# Task statement
In your copy, leave out the pictures and repeat every record exactly.
---------- Given information ----------
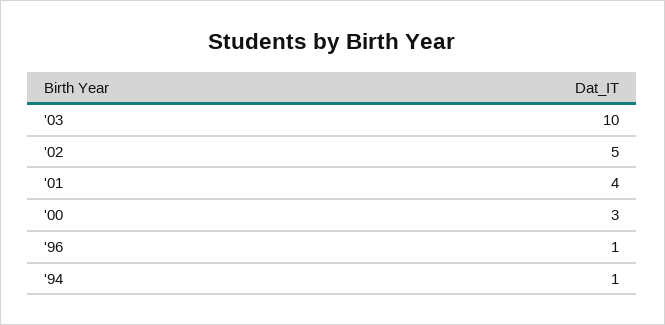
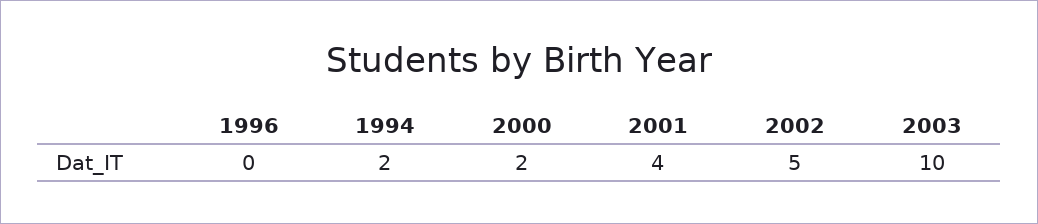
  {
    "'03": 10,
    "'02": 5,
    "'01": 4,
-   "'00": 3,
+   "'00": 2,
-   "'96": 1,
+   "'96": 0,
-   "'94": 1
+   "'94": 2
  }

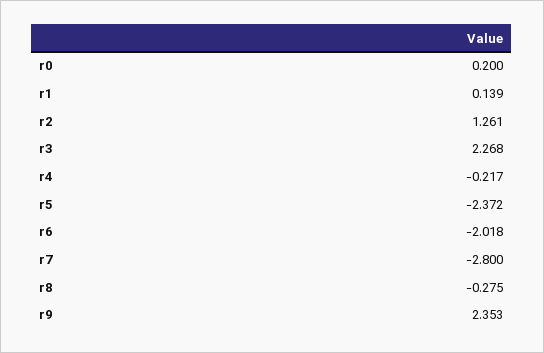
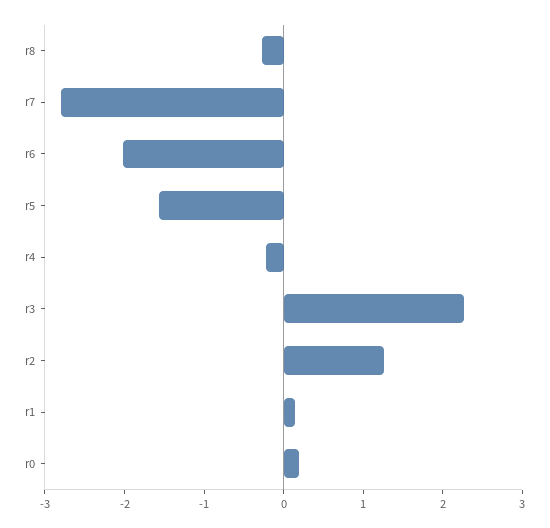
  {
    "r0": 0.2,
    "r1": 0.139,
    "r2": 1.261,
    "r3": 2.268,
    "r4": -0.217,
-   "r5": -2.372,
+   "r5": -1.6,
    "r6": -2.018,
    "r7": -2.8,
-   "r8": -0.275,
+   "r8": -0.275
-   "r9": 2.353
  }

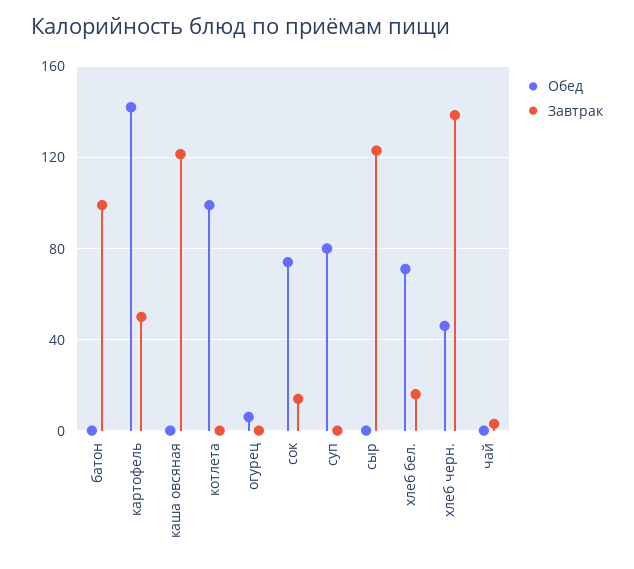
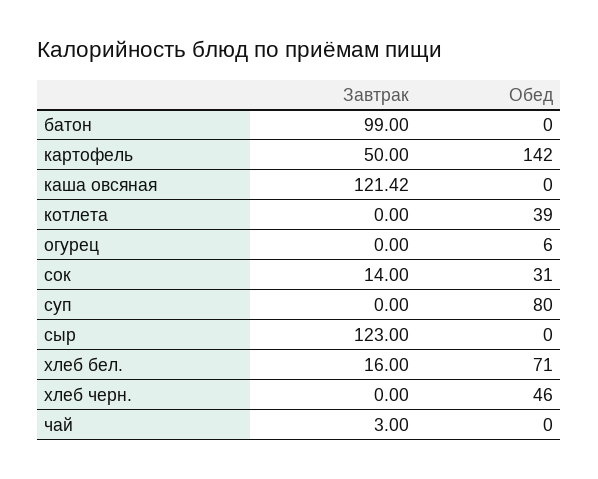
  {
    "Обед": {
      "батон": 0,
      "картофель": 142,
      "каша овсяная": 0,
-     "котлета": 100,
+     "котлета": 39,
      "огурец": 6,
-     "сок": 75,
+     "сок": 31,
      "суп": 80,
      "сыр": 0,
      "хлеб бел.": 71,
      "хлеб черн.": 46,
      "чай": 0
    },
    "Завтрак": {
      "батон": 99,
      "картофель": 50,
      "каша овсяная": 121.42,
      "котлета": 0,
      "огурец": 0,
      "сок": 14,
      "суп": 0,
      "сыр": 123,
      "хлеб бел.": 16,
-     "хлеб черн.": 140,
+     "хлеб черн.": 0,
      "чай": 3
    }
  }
----------
# Finished task
  {
    "'03": 10,
    "'02": 5,
    "'01": 4,
-   "'00": 3,
+   "'00": 2,
-   "'96": 1,
+   "'96": 0,
-   "'94": 1
+   "'94": 2
  }

  {
    "r0": 0.2,
    "r1": 0.139,
    "r2": 1.261,
    "r3": 2.268,
    "r4": -0.217,
-   "r5": -2.372,
+   "r5": -1.6,
    "r6": -2.018,
    "r7": -2.8,
-   "r8": -0.275,
+   "r8": -0.275
-   "r9": 2.353
  }

  {
    "Обед": {
      "батон": 0,
      "картофель": 142,
      "каша овсяная": 0,
-     "котлета": 100,
+     "котлета": 39,
      "огурец": 6,
-     "сок": 75,
+     "сок": 31,
      "суп": 80,
      "сыр": 0,
      "хлеб бел.": 71,
      "хлеб черн.": 46,
      "чай": 0
    },
    "Завтрак": {
      "батон": 99,
      "картофель": 50,
      "каша овсяная": 121.42,
      "котлета": 0,
      "огурец": 0,
      "сок": 14,
      "суп": 0,
      "сыр": 123,
      "хлеб бел.": 16,
-     "хлеб черн.": 140,
+     "хлеб черн.": 0,
      "чай": 3
    }
  }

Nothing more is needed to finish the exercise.